[begin Page excerpt]

Although they are due to meet in the final of the Europa League this week, there isn’t another football club on the continent who’d look to either Manchester United or Tottenham as an idealised vision for a successful – even functional – football team.
The pair currently sit 16th and 17th respectively in the Premier League table. Neither side has won in their last five league fixtures. Over their most recent 20 Premier League games combined, they have mustered just two victories.
Managers Ruben Amorim and Ange Postecoglou both sit on shaky ground and the haphazard, spaff-money-up-the-wall recruitment policies the two clubs have diligently adhered to in recent seasons has left them light years behind the Premier League’s best sides in terms of squad quality.
Yet for all their incompetence on the field and in the transfer market, United and Spurs are, in fact, trailblazers when it comes to a matter that football fans consider of increasingly great importance.
According to a new study commissioned by climate-change charity Pledgeball in partnership with Champions League sponsors Mastercard, a staggering 81% of football fans want their clubs to take more action when it comes to combatting the impact of global warming and instituting policies to drive sustainability.

[end Page excerpt]
[begin Information shown]

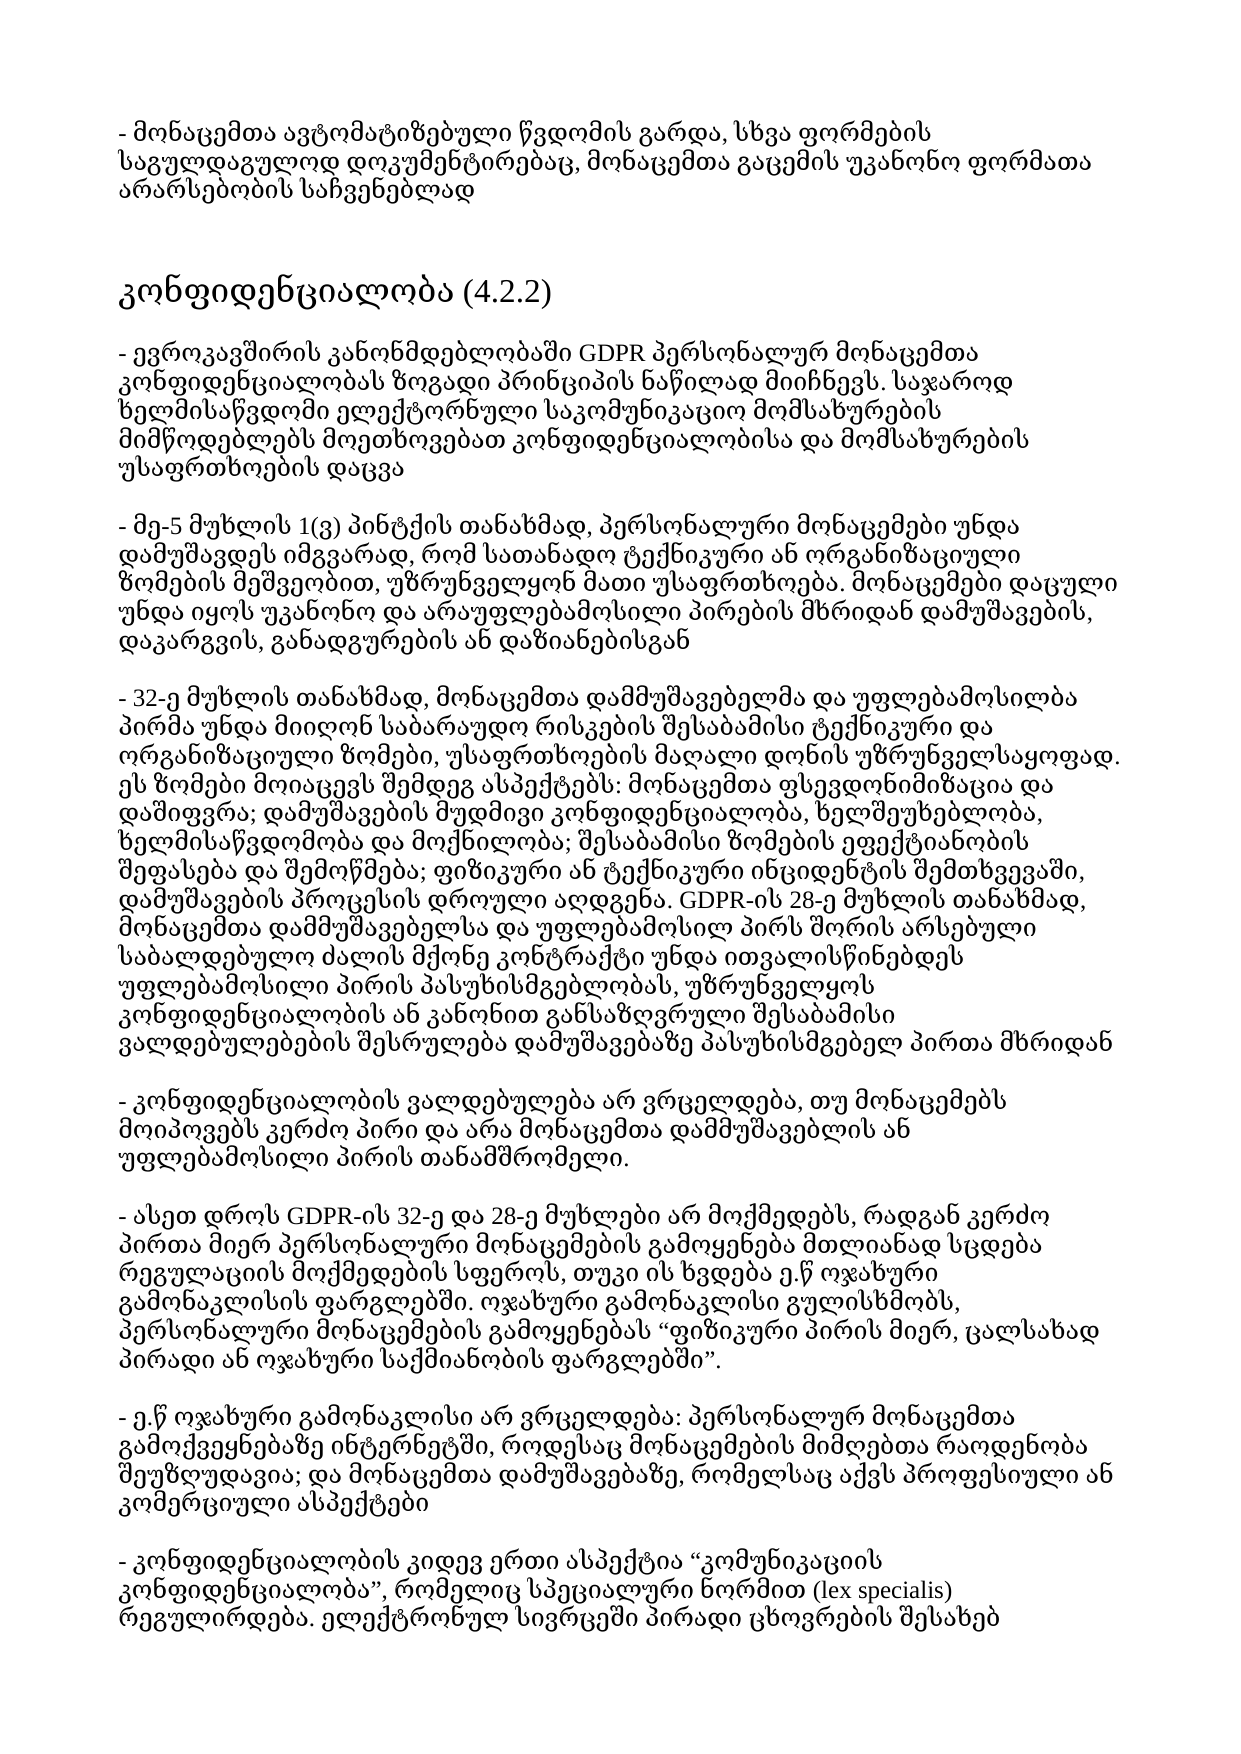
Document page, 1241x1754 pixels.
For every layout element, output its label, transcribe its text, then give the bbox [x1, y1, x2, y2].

[end Information shown]

» **Prompt 1**: Rewrite the paragraph beginning "The pair currently sit" from the article on Manchester United and Tottenham as a short bulleted list that keeps its main facts.
» **Prompt 2**: Give a continuation of the article on Manchester United and Tottenham, starting right after its last sentence.
The data has no connection to the article on Manchester United and Tottenham.

» **Reply 1**:
- Manchester United are 16th and Tottenham 17th in the Premier League.
- Neither club has won any of its last five league matches.
- Across their most recent 20 Premier League games combined, the two clubs have won only twice.

» **Reply 2**:
A survey conducted from a sample of 1,628 football supporters – made up of online questionnaire respondents, mailing list subscribers and in-person interviews with fans at last year’s Champions League final – found that 82% of football followers are concerned about climate change, in addition to the whopping percentage of fans who wish their teams would do more to fight it.
And while United and Spurs fans can rightly feel aggrieved about so many aspects of how their clubs are run, this is one area in which they are leading the way.
Or, rather, in United’s case it’s an area in which they intend to raise the bar.
The Red Devils recently announced ambitious plans for a new stadium to replace Old Trafford. When designs for the 100,000-seater arena were unveiled, they were greeted with ridicule for their striking resemblance to a circus top – a fitting home for what has been a clown show of a team for much of the past decade.
But within the plans there were details of how the new stadium will set high standards for sustainability.
The tent-like roof structure was the most eye-catching and divisive element of the 20-time champions’ as yet unnamed next home. (New Trafford? New Old Trafford? Let’s face it, it’ll more likely end up being called the Crypto.ai Megabowl or something.)
The so-called ‘umbrella roof’, however, will be equipped with solar panels and a rain-harvesting system to reduce the stadium’s reliance on non-renewable energy sources. The energy efficiency of the arena has been devised in order to align with Manchester’s 2038 carbon-neutral target.
“The stadium is contained by a vast umbrella, harvesting energy and rainwater, and sheltering a new public plaza that is twice the size of Trafalgar Square,” said Lord Norman Foster, founder and executive chairman of Foster + Partners, the firm commissioned to come up with the design.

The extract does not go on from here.